Une clientèle élargie
En proposant un service identique mais nettement moins cher que celui des marques, les fast-fitters ont vu, au fil du temps, la typologie de leurs clients évoluer. Pendant longtemps dévolus aux véhicules en fin de garantie et aux plus anciens, la “nouvelle distribution” a été témoin d’un rajeunissement de son parc. Midas constate ainsi que, désormais, 12 à 15 % des véhicules entretenus ont moins de 2 ans, alors que Speedy traite à présent 20 % de véhicules de moins de 4 ans. Des résultats bien plus importants qu’il n’y paraît. Parallèlement, une clientèle plus haut de gamme, adepte des marques Premium (que les concessionnaires savent particulièrement chouchouter), n’hésite plus à venir dans ces centres. Certains d’entre eux “viennent avec une voiture de 6 ou 12 mois pour une prestation pneumatique”, relève Christophe Vollant, de First Stop. De là, l’enseigne se sert de l’argument GCP pour “convertir ces nouveaux clients pneumatiques en clients fidèles qui viendront demain pour de l’entretien”. Une logique partagée par Speedy, qui entend même aller plus loin pour conquérir de nouveaux clients. Ainsi que l’explique Julien Dubois, l’enseigne souhaite “s’adresser à tous les types de véhicules, ceux sous garantie, mais aussi les autres”, une manière de ne pas perdre ce qui a pendant longtemps constitué son fonds de commerce, tout en ayant “la volonté de capter des véhicules plus jeunes, tels que ceux des flottes, au-delà du pneumatique”. Au final, il en ressort une chose.

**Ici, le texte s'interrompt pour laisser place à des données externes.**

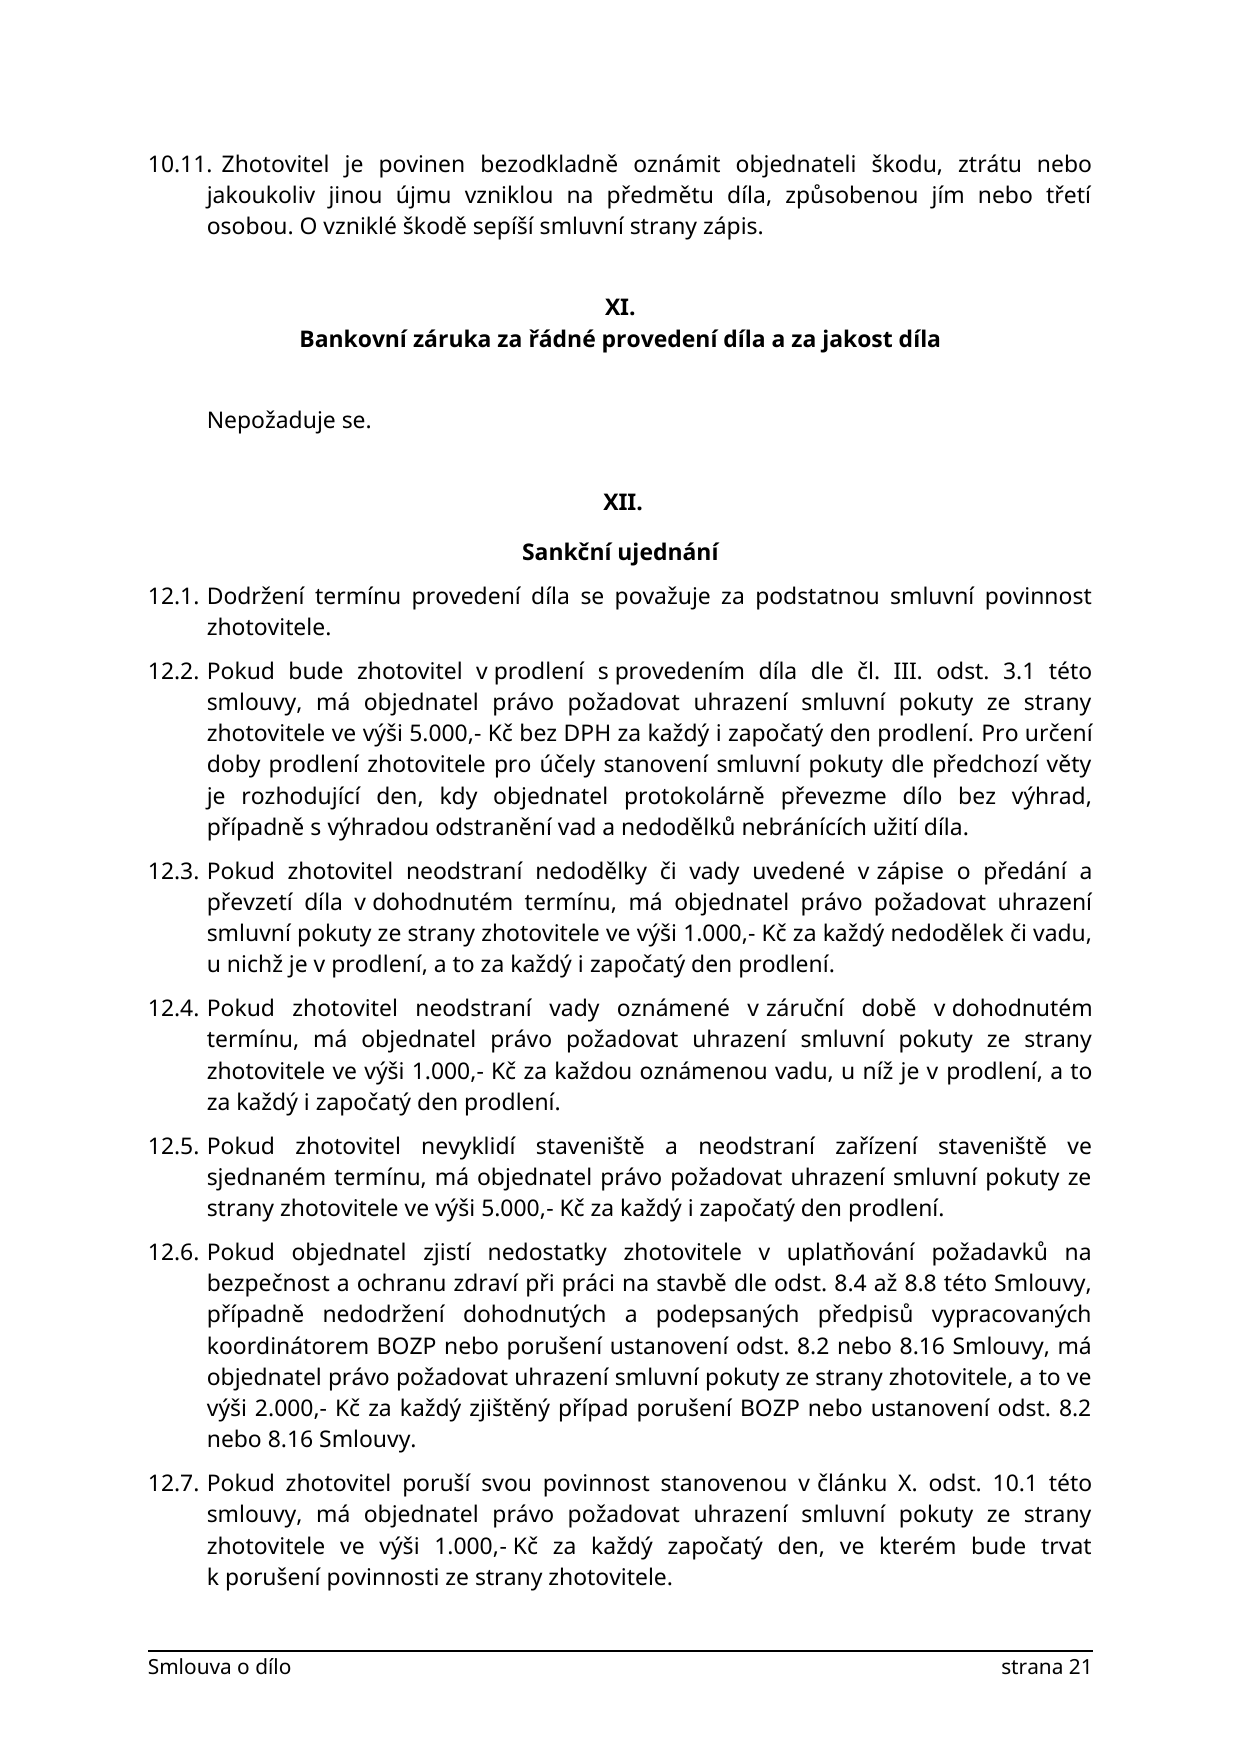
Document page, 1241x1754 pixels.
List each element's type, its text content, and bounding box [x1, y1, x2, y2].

text Bankovní záruka za řádné provedení díla a za jakost díla [148, 323, 1093, 354]
list Pokud zhotovitel neodstraní vady oznámené v záruční době v dohodnutém termínu, má objednatel právo požadovat uhrazení smluvní pokuty ze strany zhotovitele ve výši 1.000,- Kč za každou oznámenou vadu, u níž je v prodlení, a to za každý i započatý den prodlení. [148, 992, 1093, 1117]
list Pokud bude zhotovitel v prodlení s provedením díla dle čl. III. odst. 3.1 této smlouvy, má objednatel právo požadovat uhrazení smluvní pokuty ze strany zhotovitele ve výši 5.000,- Kč bez DPH za každý i započatý den prodlení. Pro určení doby prodlení zhotovitele pro účely stanovení smluvní pokuty dle předchozí věty je rozhodující den, kdy objednatel protokolárně převezme dílo bez výhrad, případně s výhradou odstranění vad a nedodělků nebránících užití díla. [148, 655, 1093, 842]
list Pokud zhotovitel neodstraní nedodělky či vady uvedené v zápise o předání a převzetí díla v dohodnutém termínu, má objednatel právo požadovat uhrazení smluvní pokuty ze strany zhotovitele ve výši 1.000,- Kč za každý nedodělek či vadu, u nichž je v prodlení, a to za každý i započatý den prodlení. [148, 855, 1093, 980]
list Pokud objednatel zjistí nedostatky zhotovitele v uplatňování požadavků na bezpečnost a ochranu zdraví při práci na stavbě dle odst. 8.4 až 8.8 této Smlouvy, případně nedodržení dohodnutých a podepsaných předpisů vypracovaných koordinátorem BOZP nebo porušení ustanovení odst. 8.2 nebo 8.16 Smlouvy, má objednatel právo požadovat uhrazení smluvní pokuty ze strany zhotovitele, a to ve výši 2.000,- Kč za každý zjištěný případ porušení BOZP nebo ustanovení odst. 8.2 nebo 8.16 Smlouvy. [148, 1236, 1093, 1455]
text Sankční ujednání [148, 536, 1093, 567]
text Nepožaduje se. [207, 404, 1093, 436]
list Pokud zhotovitel poruší svou povinnost stanovenou v článku X. odst. 10.1 této smlouvy, má objednatel právo požadovat uhrazení smluvní pokuty ze strany zhotovitele ve výši 1.000,- Kč za každý započatý den, ve kterém bude trvat k porušení povinnosti ze strany zhotovitele. [148, 1467, 1093, 1592]
list Zhotovitel je povinen bezodkladně oznámit objednateli škodu, ztrátu nebo jakoukoliv jinou újmu vzniklou na předmětu díla, způsobenou jím nebo třetí osobou. O vzniklé škodě sepíší smluvní strany zápis. [148, 148, 1093, 241]
list Pokud zhotovitel nevyklidí staveniště a neodstraní zařízení staveniště ve sjednaném termínu, má objednatel právo požadovat uhrazení smluvní pokuty ze strany zhotovitele ve výši 5.000,- Kč za každý i započatý den prodlení. [148, 1130, 1093, 1223]
text XI. [148, 291, 1093, 323]
text XII. [148, 486, 1093, 517]
list Dodržení termínu provedení díla se považuje za podstatnou smluvní povinnost zhotovitele. [148, 580, 1093, 642]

Si l’introduction de la garantie constructeur dans les enseignes d’entretien ne s’est pas réalisée du jour au lendemain, ni sans rencontrer le moindre accroc, celle-ci est aujourd’hui gage d’un certain nivellement entre les différents acteurs. Après leur avoir permis de se diversifier, de se renouveler ou encore de se renforcer, cet argument de vente est désormais synonyme de crédibilité. Nonobstant le conflit latent entre les deux sphères, qui s’amenuise toutefois, l’automobiliste apparaît aujourd’hui comme le grand gagnant, autant en termes de prix et de choix que de prestation. Ne reste désormais plus qu’à le lui faire savoir.